# Excel Macro to remove Blank Rows



## TechTory (Jan 7, 2011)

I need help with a Macro that will delete multiple BLANK rows between data on a spreadsheet. I have used a Macro, but it deletes all blank rows. I want 1 Blank Row between each set of like data rows, instead of the three between some.

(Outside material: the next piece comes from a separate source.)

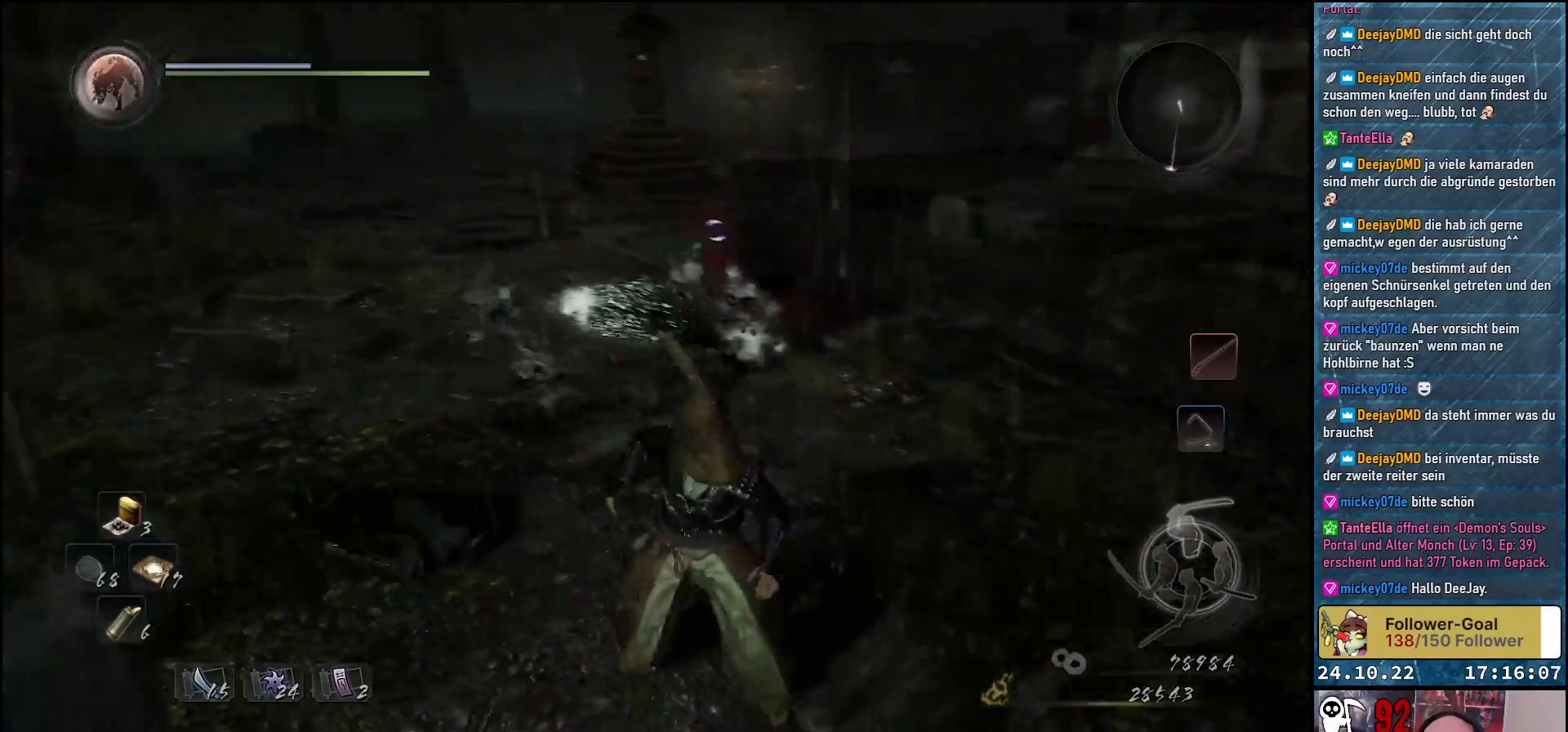
{"buttons": [], "left_stick": "down-left", "right_stick": "center", "events": [[100, "R3", "up"], [317, "left_stick", "down"], [433, "left_stick", "down-left"]]}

This macro would delete 2 rows where Consecutive Blank Row Count = 3 but
Will leave single Blank Row where there is a single Blank Row between like data.

Example: 
Row1ColumnA 01 / Row1ColumnF AB 
Row2ColumnA 01 / Row2ColumnF AB Row3 = Blank
Row4 = Blank
Row5 = Blank
Row6ColumnA 02 / Row6ColumnF AC 
Row7 = Blank Row8ColumnA 02 / 
Row8ColumnF AD Row9ColumnA 02 / 
Row9ColumnF AD
Row10 = Blank
Row11 = Blank
Row12 = Blank


----------



## CliveO (Aug 6, 2011)

I think this will work as long as you have less than 10000 rows although I haven't tried it out. It would be quit easy to convert to a Do / Loop which would stop after a certain number of blank rows.
Sub DelBlanksRows()
For i = 0 to 10000
if Range ("A1").offset(i,0)="" then
if Range ("A1").offset(i+1,0)="" then
Range("A1").offset(i+1,0).select
Selection.EntireRow.Delete 
Else
i=1+1
End if
i=1+1
End if
Next i
End Sub


----------